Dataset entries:
=== Begin Enclosure ===

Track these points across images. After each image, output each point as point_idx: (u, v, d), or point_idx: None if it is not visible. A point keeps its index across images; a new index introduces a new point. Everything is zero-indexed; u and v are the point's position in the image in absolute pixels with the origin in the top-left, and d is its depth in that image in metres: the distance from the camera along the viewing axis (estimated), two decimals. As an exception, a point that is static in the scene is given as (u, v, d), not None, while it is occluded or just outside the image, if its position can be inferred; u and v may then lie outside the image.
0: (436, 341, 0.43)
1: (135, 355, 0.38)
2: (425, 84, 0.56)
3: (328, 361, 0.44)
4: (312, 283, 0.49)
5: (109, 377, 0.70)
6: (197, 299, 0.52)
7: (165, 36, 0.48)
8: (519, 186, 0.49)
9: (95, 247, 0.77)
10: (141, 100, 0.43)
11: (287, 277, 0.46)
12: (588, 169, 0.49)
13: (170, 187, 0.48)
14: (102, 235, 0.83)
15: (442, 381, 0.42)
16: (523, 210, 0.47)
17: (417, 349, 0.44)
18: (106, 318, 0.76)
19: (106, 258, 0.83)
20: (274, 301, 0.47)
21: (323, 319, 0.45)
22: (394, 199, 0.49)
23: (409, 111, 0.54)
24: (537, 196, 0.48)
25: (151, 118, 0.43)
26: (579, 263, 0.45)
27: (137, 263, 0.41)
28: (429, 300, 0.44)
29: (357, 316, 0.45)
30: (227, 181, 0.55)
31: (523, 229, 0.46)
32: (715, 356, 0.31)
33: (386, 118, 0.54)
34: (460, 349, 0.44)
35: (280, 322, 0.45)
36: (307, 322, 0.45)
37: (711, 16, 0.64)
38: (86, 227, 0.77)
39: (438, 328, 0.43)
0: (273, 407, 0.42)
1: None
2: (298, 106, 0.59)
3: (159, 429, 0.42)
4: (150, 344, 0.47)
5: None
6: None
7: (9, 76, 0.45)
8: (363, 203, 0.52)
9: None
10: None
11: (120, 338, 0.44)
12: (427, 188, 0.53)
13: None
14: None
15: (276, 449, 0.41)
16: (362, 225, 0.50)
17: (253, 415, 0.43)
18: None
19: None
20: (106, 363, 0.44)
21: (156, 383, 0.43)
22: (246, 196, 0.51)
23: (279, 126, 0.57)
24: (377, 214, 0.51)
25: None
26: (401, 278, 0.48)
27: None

=== End Enclosure ===

TO DO
Nothing may be left out: return each entry exactly as it reads.

WRITTEN REPLY
Track these points across images. After each image, output each point as point_idx: (u, v, d), or point_idx: None if it is not visible. A point keeps its index across images; a new index introduces a new point. Everything is zero-indexed; u and v are the point's position in the image in absolute pixels with the origin in the top-left, and d is its depth in that image in metres: the distance from the camera along the viewing axis (estimated), two decimals. As an exception, a point that is static in the scene is given as (u, v, d), not None, while it is occluded or just outside the image, if its position can be inferred; u and v may then lie outside the image.
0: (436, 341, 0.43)
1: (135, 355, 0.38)
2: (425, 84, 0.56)
3: (328, 361, 0.44)
4: (312, 283, 0.49)
5: (109, 377, 0.70)
6: (197, 299, 0.52)
7: (165, 36, 0.48)
8: (519, 186, 0.49)
9: (95, 247, 0.77)
10: (141, 100, 0.43)
11: (287, 277, 0.46)
12: (588, 169, 0.49)
13: (170, 187, 0.48)
14: (102, 235, 0.83)
15: (442, 381, 0.42)
16: (523, 210, 0.47)
17: (417, 349, 0.44)
18: (106, 318, 0.76)
19: (106, 258, 0.83)
20: (274, 301, 0.47)
21: (323, 319, 0.45)
22: (394, 199, 0.49)
23: (409, 111, 0.54)
24: (537, 196, 0.48)
25: (151, 118, 0.43)
26: (579, 263, 0.45)
27: (137, 263, 0.41)
28: (429, 300, 0.44)
29: (357, 316, 0.45)
30: (227, 181, 0.55)
31: (523, 229, 0.46)
32: (715, 356, 0.31)
33: (386, 118, 0.54)
34: (460, 349, 0.44)
35: (280, 322, 0.45)
36: (307, 322, 0.45)
37: (711, 16, 0.64)
38: (86, 227, 0.77)
39: (438, 328, 0.43)
0: (273, 407, 0.42)
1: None
2: (298, 106, 0.59)
3: (159, 429, 0.42)
4: (150, 344, 0.47)
5: None
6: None
7: (9, 76, 0.45)
8: (363, 203, 0.52)
9: None
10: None
11: (120, 338, 0.44)
12: (427, 188, 0.53)
13: None
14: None
15: (276, 449, 0.41)
16: (362, 225, 0.50)
17: (253, 415, 0.43)
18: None
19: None
20: (106, 363, 0.44)
21: (156, 383, 0.43)
22: (246, 196, 0.51)
23: (279, 126, 0.57)
24: (377, 214, 0.51)
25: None
26: (401, 278, 0.48)
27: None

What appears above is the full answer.